(Source information)

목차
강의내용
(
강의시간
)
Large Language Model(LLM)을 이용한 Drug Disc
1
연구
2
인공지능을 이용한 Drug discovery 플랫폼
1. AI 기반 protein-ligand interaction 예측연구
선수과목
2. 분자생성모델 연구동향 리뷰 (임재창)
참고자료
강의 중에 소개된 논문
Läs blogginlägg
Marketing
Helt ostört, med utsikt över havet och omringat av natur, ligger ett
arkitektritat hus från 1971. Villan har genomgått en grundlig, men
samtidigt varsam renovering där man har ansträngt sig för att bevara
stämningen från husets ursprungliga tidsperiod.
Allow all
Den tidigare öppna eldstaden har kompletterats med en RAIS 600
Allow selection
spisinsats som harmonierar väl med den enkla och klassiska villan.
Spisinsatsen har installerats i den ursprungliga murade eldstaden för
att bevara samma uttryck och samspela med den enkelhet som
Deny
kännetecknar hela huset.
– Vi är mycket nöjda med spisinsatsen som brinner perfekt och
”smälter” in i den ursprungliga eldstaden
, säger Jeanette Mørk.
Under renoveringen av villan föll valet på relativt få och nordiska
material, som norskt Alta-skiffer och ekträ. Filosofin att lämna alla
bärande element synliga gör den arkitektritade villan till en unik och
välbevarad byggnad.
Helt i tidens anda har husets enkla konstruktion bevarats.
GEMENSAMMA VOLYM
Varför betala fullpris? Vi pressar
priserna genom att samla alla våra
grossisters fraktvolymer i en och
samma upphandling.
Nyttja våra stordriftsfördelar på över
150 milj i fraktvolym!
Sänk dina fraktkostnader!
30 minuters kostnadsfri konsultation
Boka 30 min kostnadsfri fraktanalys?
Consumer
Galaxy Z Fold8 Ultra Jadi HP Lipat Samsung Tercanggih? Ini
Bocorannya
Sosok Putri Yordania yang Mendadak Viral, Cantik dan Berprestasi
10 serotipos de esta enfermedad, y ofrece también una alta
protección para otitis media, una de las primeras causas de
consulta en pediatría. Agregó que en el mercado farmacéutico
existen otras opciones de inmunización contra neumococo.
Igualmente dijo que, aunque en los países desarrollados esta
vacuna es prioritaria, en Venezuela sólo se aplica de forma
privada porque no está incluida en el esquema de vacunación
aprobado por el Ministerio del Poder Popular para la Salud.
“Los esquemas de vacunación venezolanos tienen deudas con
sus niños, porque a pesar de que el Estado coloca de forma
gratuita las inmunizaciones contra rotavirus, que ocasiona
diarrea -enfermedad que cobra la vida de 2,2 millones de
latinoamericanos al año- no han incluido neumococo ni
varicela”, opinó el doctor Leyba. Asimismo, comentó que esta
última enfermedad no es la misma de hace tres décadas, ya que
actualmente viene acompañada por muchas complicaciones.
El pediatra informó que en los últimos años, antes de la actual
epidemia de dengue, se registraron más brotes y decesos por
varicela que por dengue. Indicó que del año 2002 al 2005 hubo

(End Source information)
(Source information)

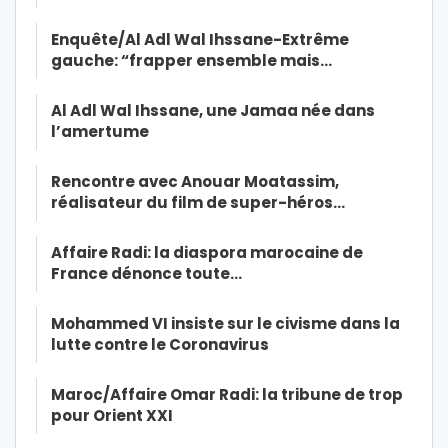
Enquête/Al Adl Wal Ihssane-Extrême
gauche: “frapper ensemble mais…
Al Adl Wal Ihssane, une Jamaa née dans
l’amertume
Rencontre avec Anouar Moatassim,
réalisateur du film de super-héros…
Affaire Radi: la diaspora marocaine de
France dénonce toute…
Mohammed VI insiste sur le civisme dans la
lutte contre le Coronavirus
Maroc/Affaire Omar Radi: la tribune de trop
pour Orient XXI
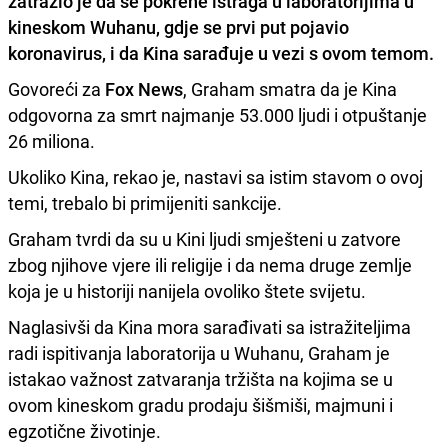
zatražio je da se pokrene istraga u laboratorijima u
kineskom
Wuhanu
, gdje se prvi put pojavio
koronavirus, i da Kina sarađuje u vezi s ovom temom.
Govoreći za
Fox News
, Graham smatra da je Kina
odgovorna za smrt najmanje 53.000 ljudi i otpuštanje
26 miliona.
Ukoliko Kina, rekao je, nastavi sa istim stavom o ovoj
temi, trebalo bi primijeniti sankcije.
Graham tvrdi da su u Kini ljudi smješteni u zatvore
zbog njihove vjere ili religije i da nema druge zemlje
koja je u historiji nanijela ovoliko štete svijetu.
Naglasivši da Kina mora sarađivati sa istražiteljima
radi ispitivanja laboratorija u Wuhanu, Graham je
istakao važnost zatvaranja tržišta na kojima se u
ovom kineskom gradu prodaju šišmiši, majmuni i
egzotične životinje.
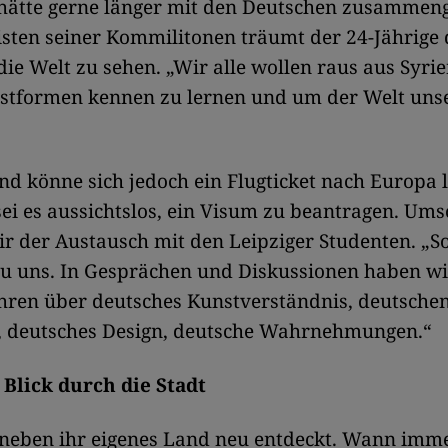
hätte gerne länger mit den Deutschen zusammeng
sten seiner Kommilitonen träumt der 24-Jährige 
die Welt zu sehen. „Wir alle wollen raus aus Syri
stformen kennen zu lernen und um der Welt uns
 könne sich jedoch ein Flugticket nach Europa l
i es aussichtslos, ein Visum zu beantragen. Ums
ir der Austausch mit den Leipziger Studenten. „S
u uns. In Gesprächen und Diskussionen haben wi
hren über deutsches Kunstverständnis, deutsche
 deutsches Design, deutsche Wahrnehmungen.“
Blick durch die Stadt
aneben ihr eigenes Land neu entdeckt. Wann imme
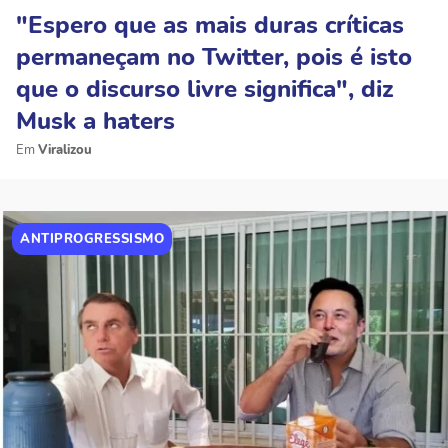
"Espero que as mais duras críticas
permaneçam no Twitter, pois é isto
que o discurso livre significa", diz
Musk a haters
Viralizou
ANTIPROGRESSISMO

(End Source information)

### Your task:
Start with the line with "istakao važnost zatvaranja" in the listing above and stop after the line with "ANTIPROGRESSISMO". Write out exactly the lines in that stretch and no others, without pictures.

### Result of the exercise:
istakao važnost zatvaranja tržišta na kojima se u
ovom kineskom gradu prodaju šišmiši, majmuni i
egzotične životinje.
hätte gerne länger mit den Deutschen zusammeng
sten seiner Kommilitonen träumt der 24-Jährige 
die Welt zu sehen. „Wir alle wollen raus aus Syri
stformen kennen zu lernen und um der Welt uns
 könne sich jedoch ein Flugticket nach Europa l
i es aussichtslos, ein Visum zu beantragen. Ums
ir der Austausch mit den Leipziger Studenten. „S
u uns. In Gesprächen und Diskussionen haben wi
hren über deutsches Kunstverständnis, deutsche
 deutsches Design, deutsche Wahrnehmungen.“
Blick durch die Stadt
aneben ihr eigenes Land neu entdeckt. Wann imme
"Espero que as mais duras críticas
permaneçam no Twitter, pois é isto
que o discurso livre significa", diz
Musk a haters
Viralizou
ANTIPROGRESSISMO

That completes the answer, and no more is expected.